- **SET PROBLEM**:
Carry the passage on the company's operating expenses forward, picking up right after its final sentence.

# start of DOCUMENT

These increases are primarily due to Wuxi ZQ’s high selling and administration
expenses (approximately $3.1 million) after the acquisition on May 4
2009. Wuxi ZQ’s administrative expenses included a bad debt allowance
of approximately $980,000. The Wuxi ZQ expenses also include
satisfaction of approximately $1,200,000 in debts that were incurred in prior
periods but were not previously recorded. Our operating expenses also
increased because our US office incurred higher administration expenses in the
three and nine months ended September 30, 2009, including salaries, legal fee
and marketing expense related to our financing and our annual meeting
activities. The Company also recognized higher noncash stock and option
compensation amortization expense in the three and nine months ended September
30, 2009. However, considering only the operating expenses in Heilongjiang
ZQPT, our main battery production base in China, our operating expenses
increased by approximately $0.23 and $0.49 million during the three and nine
month periods ended September 30, 2009. Those increases were mainly
attributable to our expanded operation.

# end of DOCUMENT
# start of DATASET RECORDS

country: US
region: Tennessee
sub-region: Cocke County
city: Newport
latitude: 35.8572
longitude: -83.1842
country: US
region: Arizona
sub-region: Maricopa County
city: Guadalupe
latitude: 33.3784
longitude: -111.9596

# end of DATASET RECORDS
# start of DATASET RECORDS

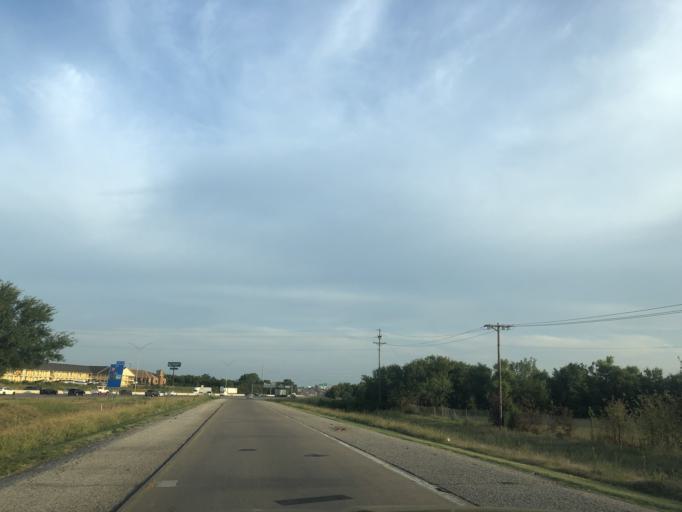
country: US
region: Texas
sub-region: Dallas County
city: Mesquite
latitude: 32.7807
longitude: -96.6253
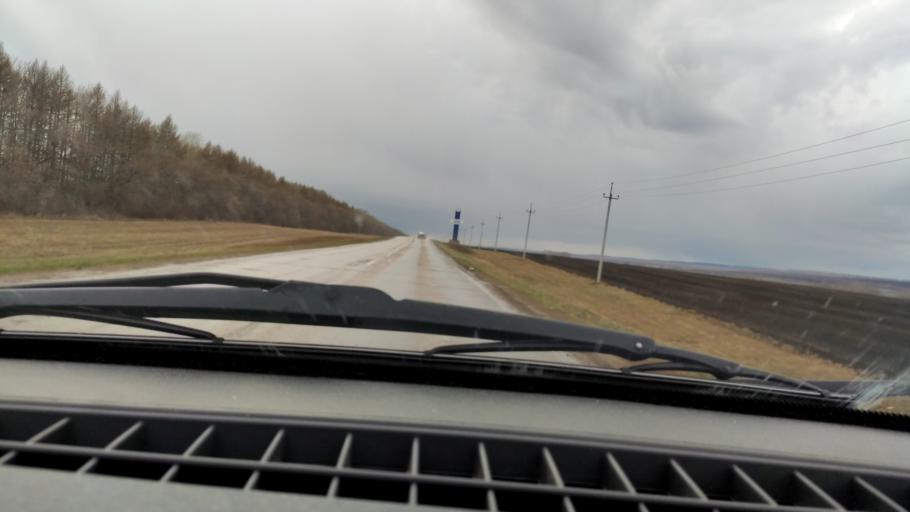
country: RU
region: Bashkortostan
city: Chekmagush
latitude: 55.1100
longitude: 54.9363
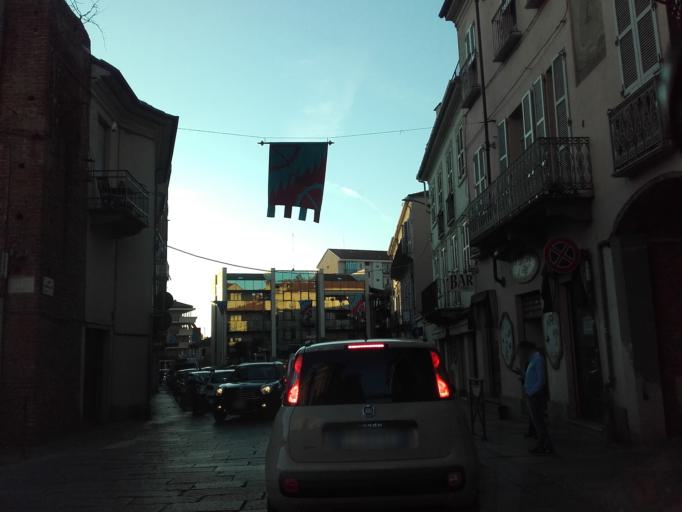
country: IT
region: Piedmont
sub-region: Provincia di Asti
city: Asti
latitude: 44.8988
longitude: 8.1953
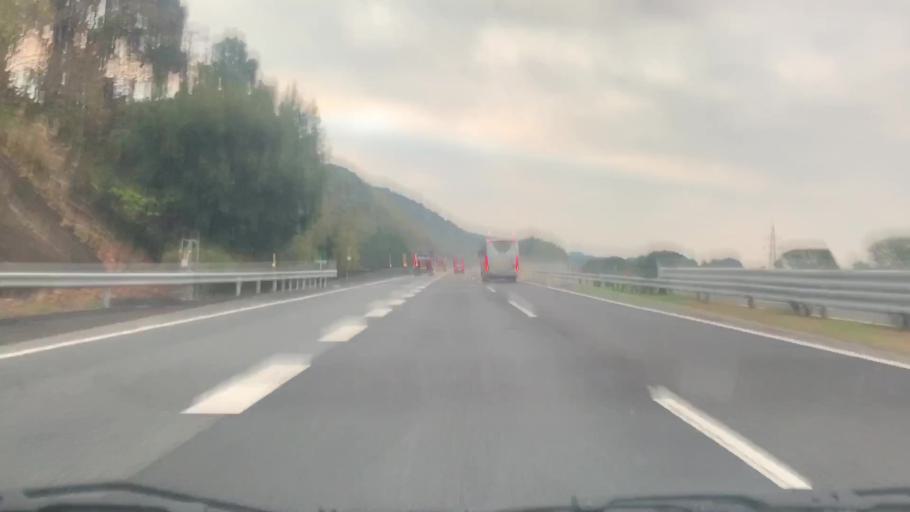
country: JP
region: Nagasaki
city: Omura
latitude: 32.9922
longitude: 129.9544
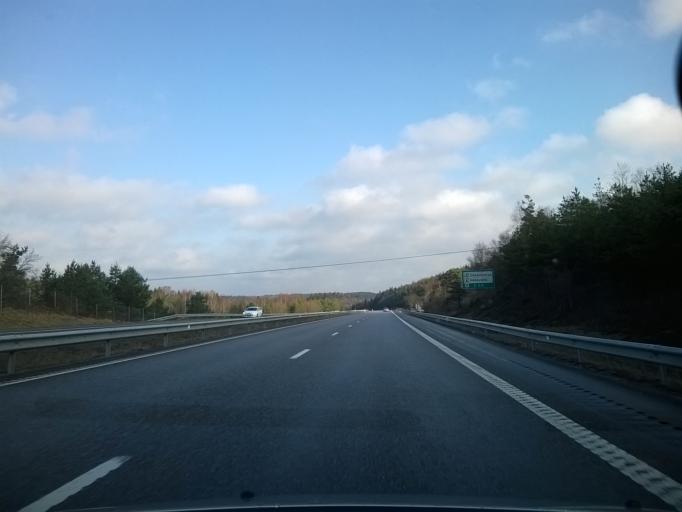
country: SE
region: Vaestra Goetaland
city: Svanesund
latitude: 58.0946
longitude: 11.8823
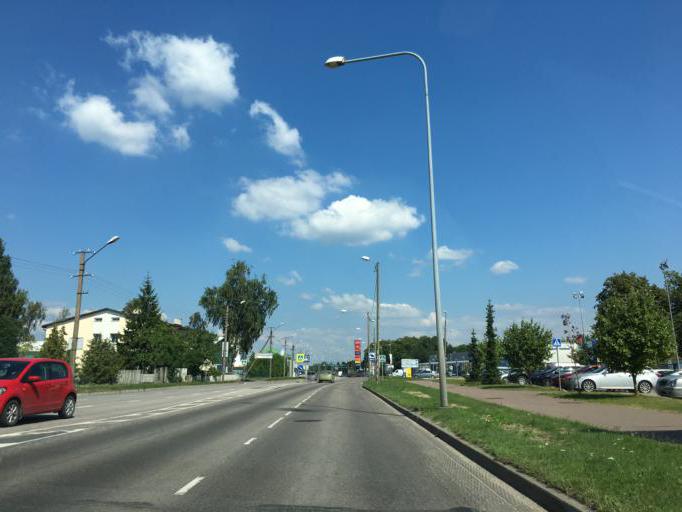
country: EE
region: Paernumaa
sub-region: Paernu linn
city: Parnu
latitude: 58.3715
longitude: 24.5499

# end of DATASET RECORDS

- **ANSWER TO THIS PROBLEM**:
Included in our general and
administrative expense during the three and nine months ended September 30, 2009
were $540,344 and $1,455,238 attributable to amortization of the
market value of stock and options that we granted to employees or
consultants. This non-cash expense resulted from our use of stock
during our early years to incentivize key individuals. The market
value of the stock at the time it was issued is being amortized over the term of
the employee’s or consultant’s services, thus:
· |
In
the case of employees, the period of amortization is based on a vesting
schedule included in the employees’ contracts. The average
vesting period for the employees is 10.6 years. To date, only
one employee of the Company who received stock awards has terminated
employment; so the amortization has been proportional to that
schedule.
|
· |
In
the case of consultants, the period of amortization is based on the term
of the consulting contracts, although amortization will be accelerated if
the consulting relationship ceases. Again, to date, the
consultants who received stock have remained involved in the Company’s
affairs, so there has been no acceleration of
amortization.
|
At
September 30, 2009 there remained $6,688,540 in unamortized stock compensation
on the Company’s books. The amortization of this sum will contribute
to our operating expenses as described above.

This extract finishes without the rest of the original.